23 June 2008

Arapahoe County Juries Racially Biased But Harmless?

The Colorado Supreme Court held today in a pair of cases out of Arapahoe County, Colorado, that the jury selection system in that county had a statistically significant racial bias that must be eliminated immediately, although it also held that these biases were not a basis for overturning convictions arising from that jury pool.

As previously noted in this blog, Aurora, Colorado, much of which is in Arapahoe County, is one of the most racially diverse cites in the state, while the rest of Arapahoe County has a smaller non-Hispanic white population on a percentage basis.

Given these demographics, any process with disproportionately removes Aurora residents from the jury pool leads to statistically significant reductions in minority populations in Arapahoe County jury pools.

Arapahoe County had such a practice. Someone in Aurora who is called for jury duty in municipal court is removed from the county and district court jury pools. But people in unincorporated Arapahoe County can't be called to appear for jury duty in municipal court, and so they are less likely to be disqualified from county and district court jury pools.

Because this systematic practice resulted in a statistically significant underrepresentation of African-American and Hispanics on jury panels in Arapahoe County, we disapprove of it and direct that it be stopped immediately. As the evidence presented by the expert showed, the likelihood that the underrepresentation of African-Americans on jury panels in Arapahoe County occurred by chance was 0.008%, or eight out of every 100,000 times, and that the likelihood that the underrepresentation of Hispanics on jury panels in Arapahoe County occurred by chance was 0.120%, or 120 out of every 100,000 times.

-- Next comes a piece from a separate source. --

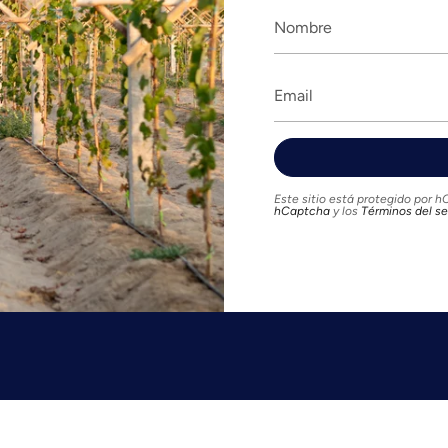
Este sitio está protegido por 
hCaptcha
y los
Términos del se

However, upon review of the other statistical evidence presented by Washington, we conclude that the underrepresentation of African-Americans and Hispanics as measured by statistical significance was minimal. As measured by absolute impact, the practice of giving double credit to prospective jurors for service in Aurora municipal court resulted in a decrease of less than one African-American and one Hispanic in every three 90- to 100-person jury panels in Arapahoe County. As measured by absolute disparity and comparative disparity, the underrepresentation of African-Americans and Hispanics here was slight when compared with other cases in which the underrepresentation violated a defendant’s constitutional right to a jury selected from a fair cross-section of the community.

Therefore, although we disapprove of the practice of giving double credit to prospective jurors for service in Aurora municipal court, our review of all the statistical evidence presented by Washington leads us to conclude that the underrepresentation of African-Americans and Hispanics on jury panels in Arapahoe County at the time of the defendants’ trials was not unfair or unreasonable, and thus did not violate the Sixth Amendment’s fair cross-section guarantee. We therefore affirm the judgments of the court of appeals.

Washington and Sayles also argue that the evidence of statistical significance in this case is sufficient to establish a violation of their statutory rights under the Colorado Uniform Jury Selection and Service Act, §§ 13-71-101 to -145, C.R.S. (2007). However, because neither Washington nor Sayles raised this argument at trial, on appeal to the court of appeals, or in their petitions for certiorari review, we reject their statutory claims as untimely.


Notably, Sir Mario Owens was recently sentenced to death by an all white Arapahoe County jury. While the Colorado Supreme Court decision in this case may deny him state court review of this issue, the fact that the Colorado Supreme Court ruled that there was a statistically significant disparity at the time his jury was selected, provides a possible issue in federal court review of his case.